Reynolds is opposing incumbent Sen. Mike Frerichs, D-Champaign, in the 52nd District that includes most of Champaign and Vermilion counties.
"I call upon Mr. Reynolds to immediately withdraw his candidacy for state Senate in the 52nd District," said party Chairman Jason Barickman. "His negative comments are unwarranted, gross stereotypes of minorities and specifically, African-American men.
"Mr. Reynolds' opinions are in stark contrast to the core values of the Champaign County Republican Party and are personally offensive to me."
Champaign County leaders have been cool to Reynolds' candidacy from the beginning, a point the candidate complained about. Reynolds has raised only about $6,000 and hasn't received any money from the Champaign County party. He did get a $250 contribution from the Vermilion County Republican Party in September.
"Mr. Reynolds independently ran as a write-in candidate and has implied that he was not being supported by the Champaign County Republican Party," Barickman said. "We had been concerned about his candidacy for other reasons, but comments of this type are disgusting and are the final straw. The voters of Champaign County deserve a better choice than they've been given by Mr. Reynolds."
At a candidate forum Wednesday night at the Champaign City Building, Reynolds said that black men "find it more lucrative to be able to do drugs or other avenues rather than do education."
The forum was co-sponsored by the NAACP and the Champaign County League of Women Voters.
Reynolds is the former head of the East Central Illinois Tea Party.

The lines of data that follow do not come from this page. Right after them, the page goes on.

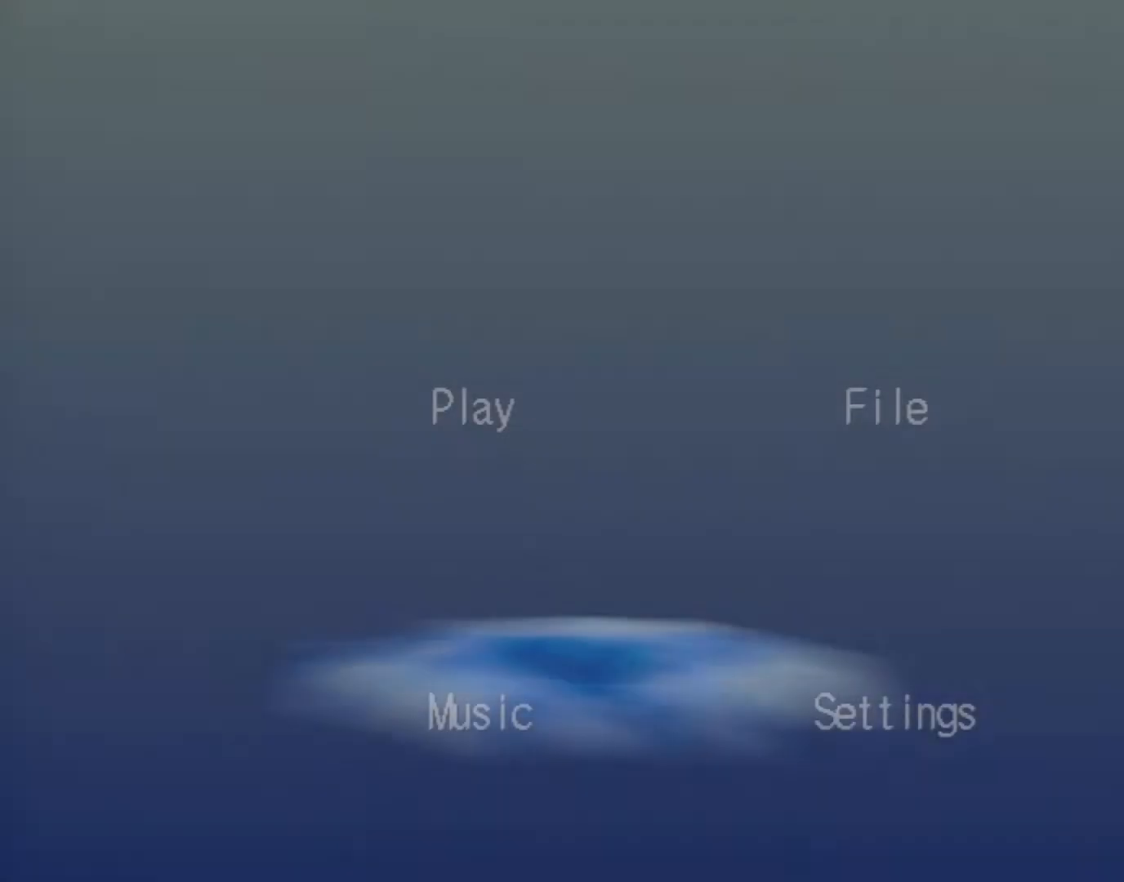
{"buttons": [], "left_stick": "center", "events": []}
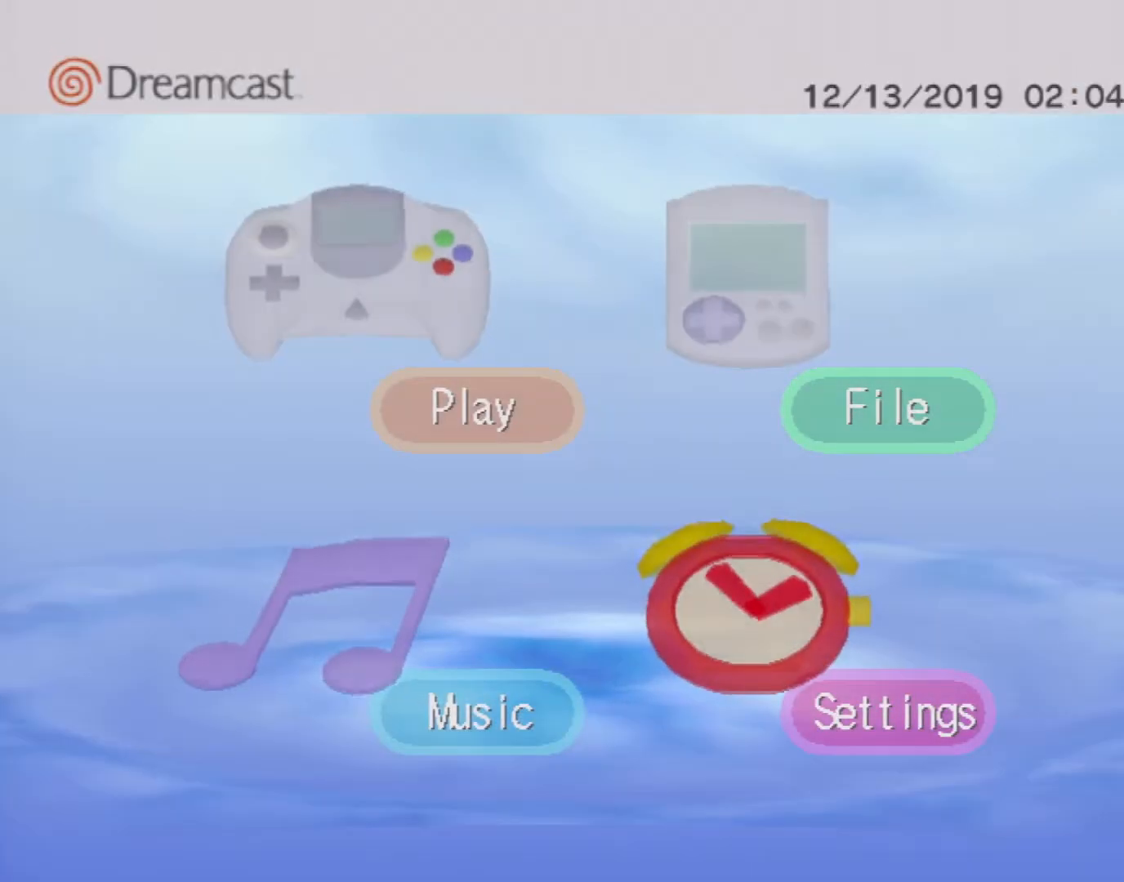
{"buttons": [], "left_stick": "center", "events": [[133, "DPAD_RIGHT", "down"], [267, "DPAD_RIGHT", "up"], [400, "DPAD_DOWN", "down"], [500, "DPAD_DOWN", "up"]]}
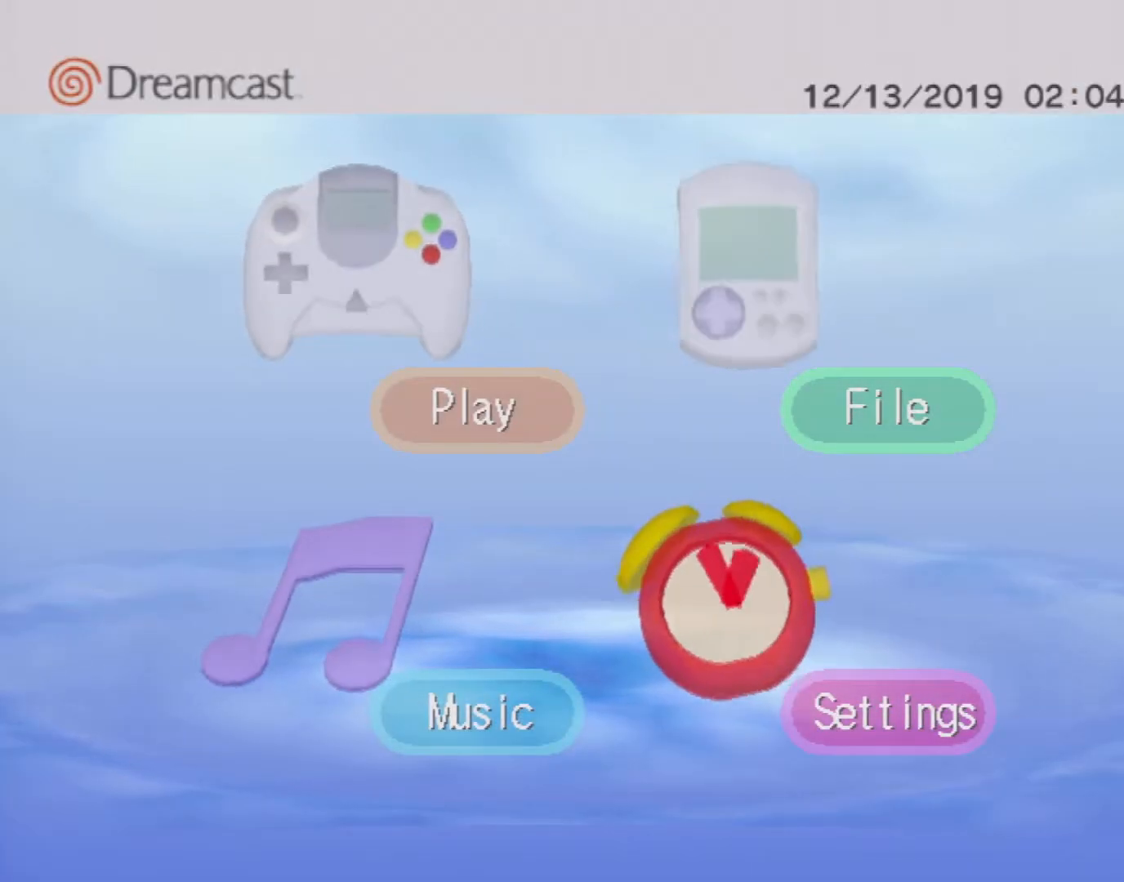
{"buttons": [], "left_stick": "center", "events": [[83, "A", "down"], [217, "A", "up"]]}
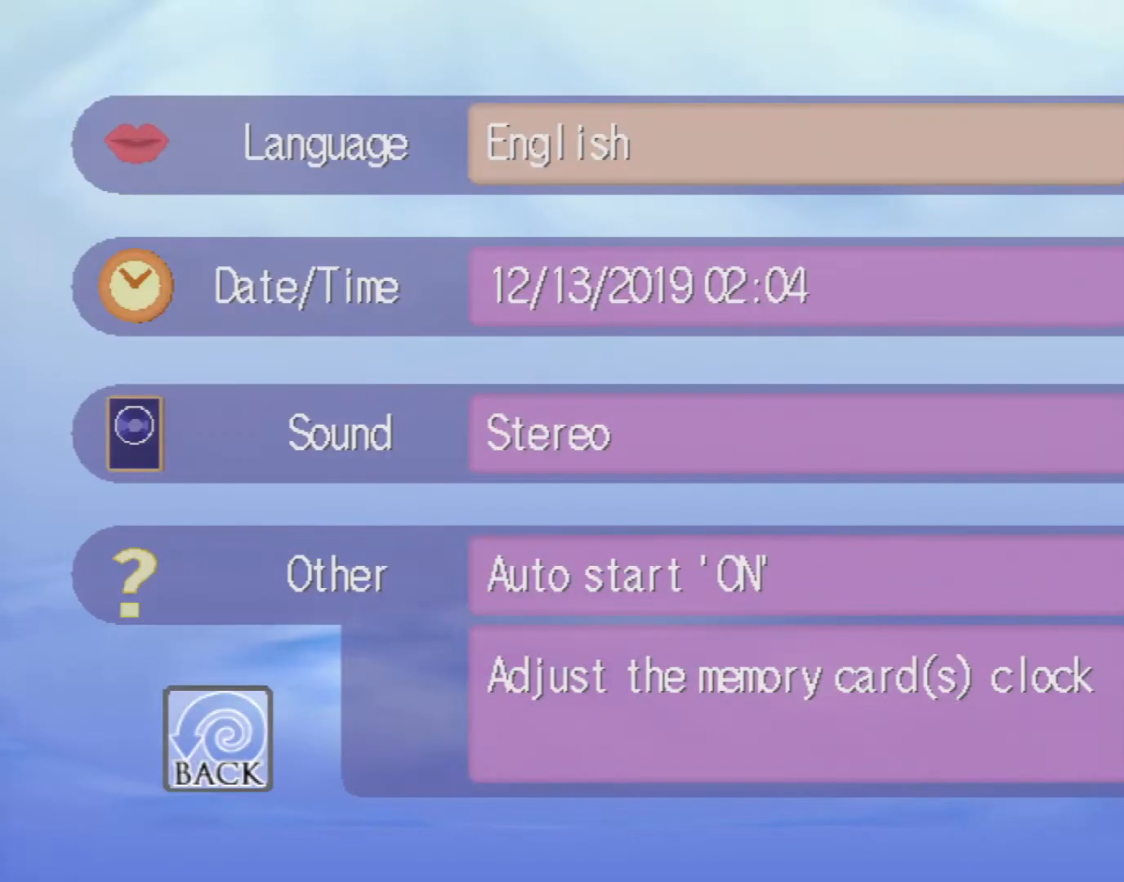
{"buttons": ["A"], "left_stick": "center", "events": [[300, "DPAD_DOWN", "down"], [417, "DPAD_DOWN", "up"], [433, "A", "down"]]}
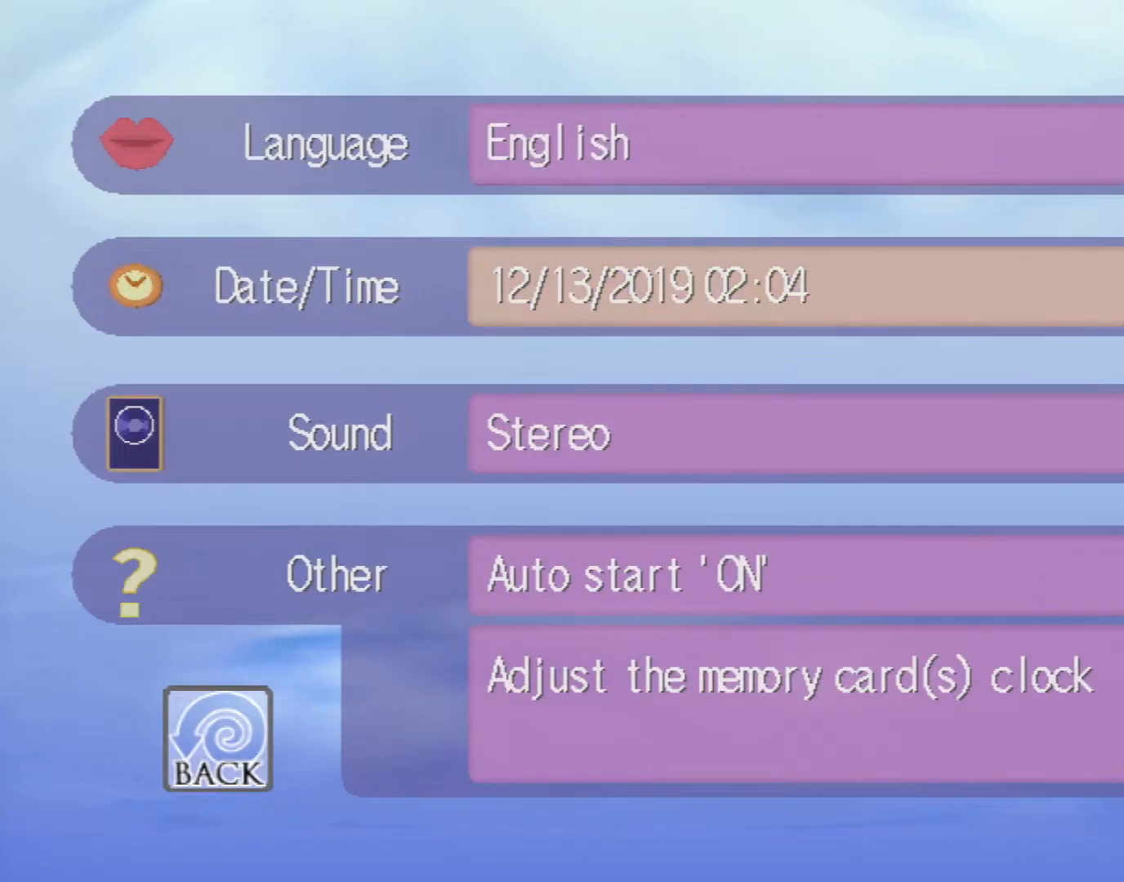
{"buttons": [], "left_stick": "center", "events": [[50, "A", "up"]]}
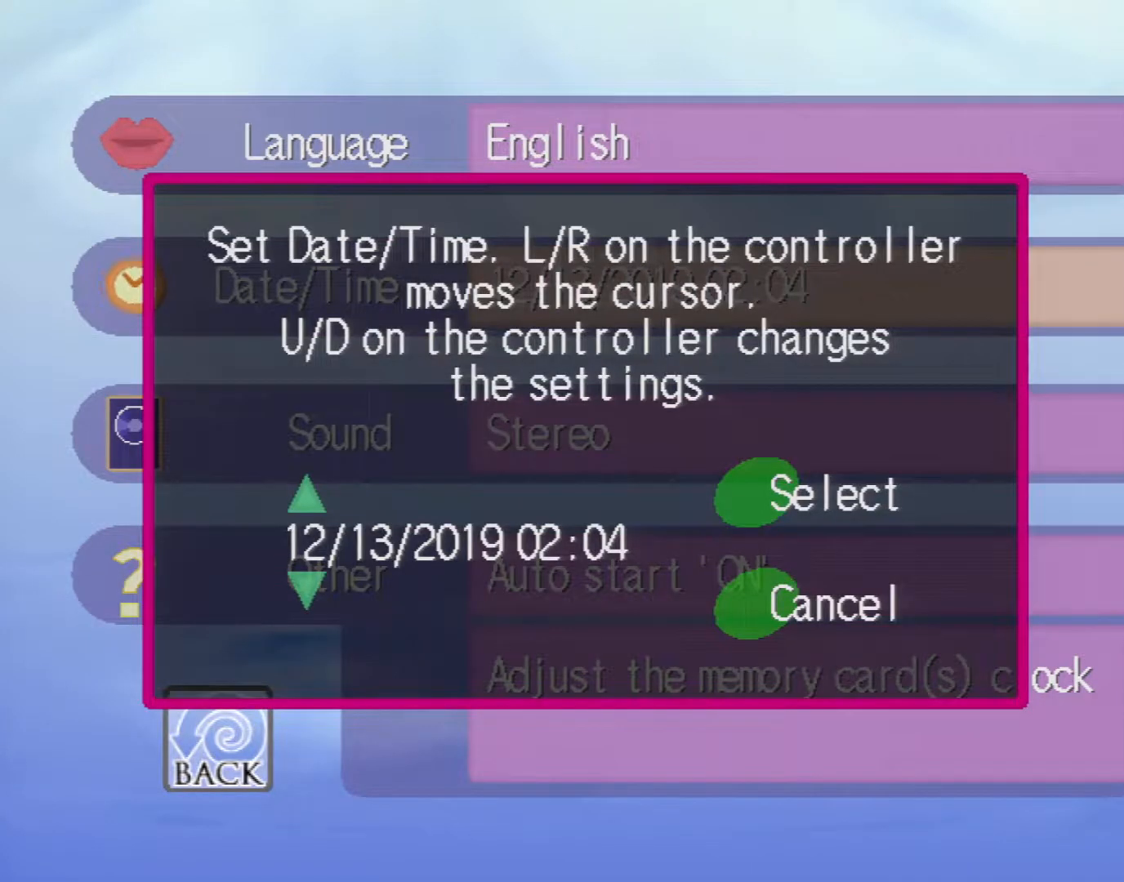
{"buttons": [], "left_stick": "center", "events": [[233, "DPAD_RIGHT", "down"], [317, "DPAD_RIGHT", "up"], [383, "A", "down"], [450, "A", "up"]]}
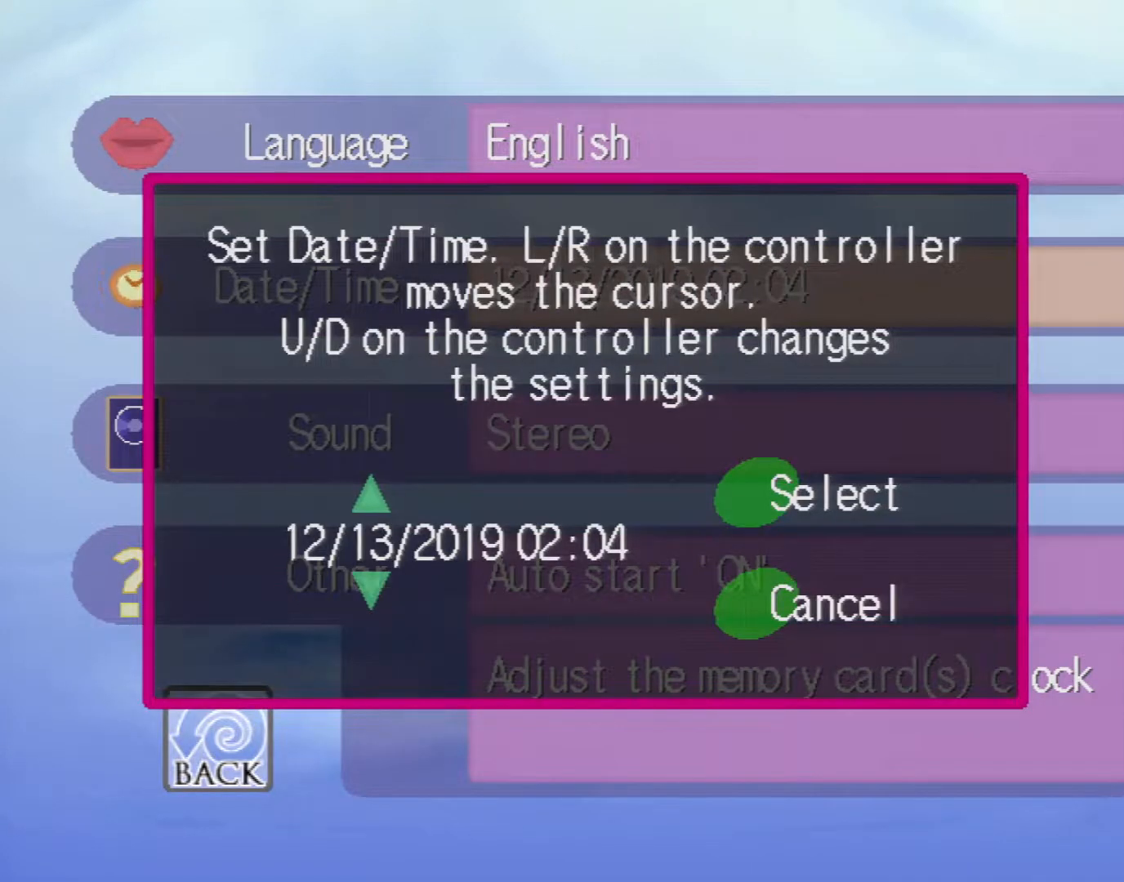
{"buttons": [], "left_stick": "center", "events": [[317, "DPAD_UP", "down"], [400, "DPAD_UP", "up"]]}
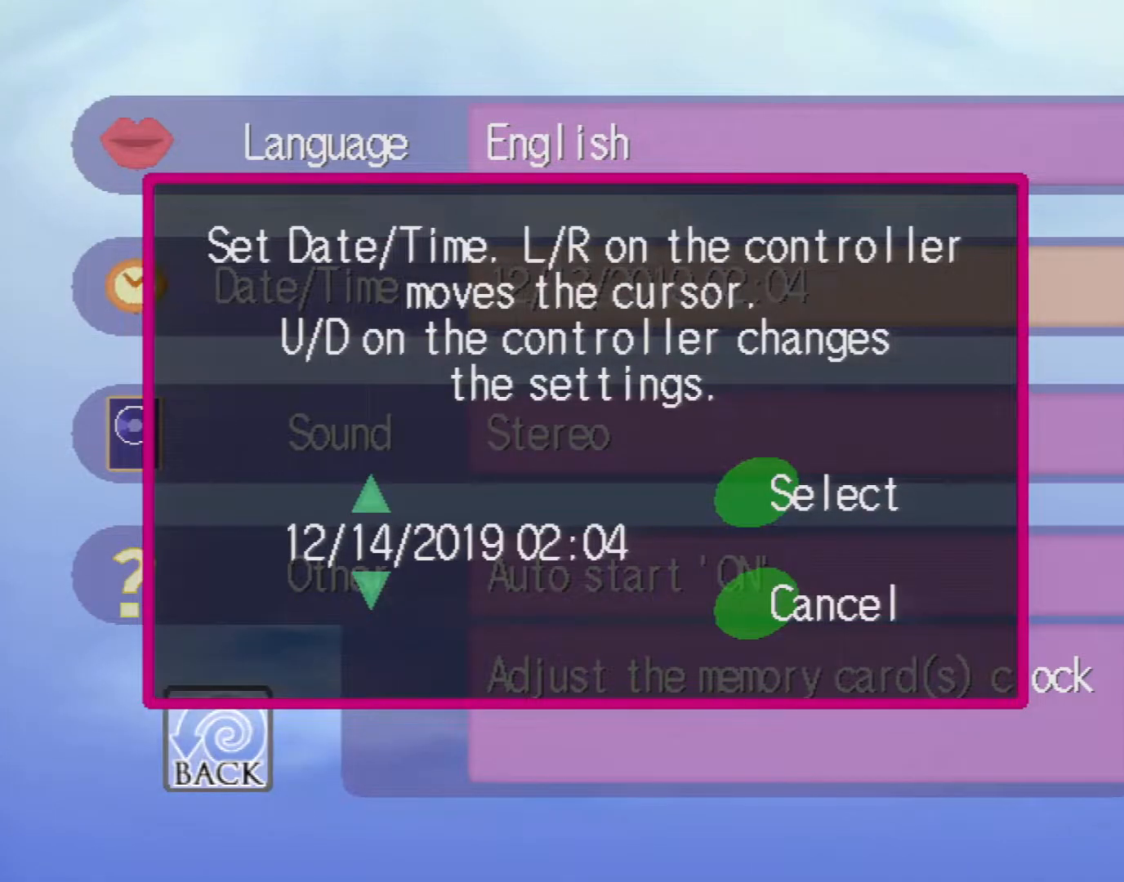
{"buttons": ["A"], "left_stick": "center", "events": [[100, "DPAD_LEFT", "down"], [200, "DPAD_LEFT", "up"], [250, "DPAD_LEFT", "down"], [367, "DPAD_LEFT", "up"], [417, "A", "down"]]}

In a statement Thursday afternoon, Craig Golden, chairman of the Vermilion County Republican Party, and the county party's executive committee called for Reynolds to
suspend his campaign or withdraw.
An e-mail from Golden said: "Mr. Reynolds got on the ballot by virtue of his write-in candidacy in the February 2010 primary election. He was not a member of the Vermilion County Republican Party and had returned to Danville less than three years ago. His remarks were a gross generalization and dealt with racial issues which have no place in a political campaign in 2010, or any other year."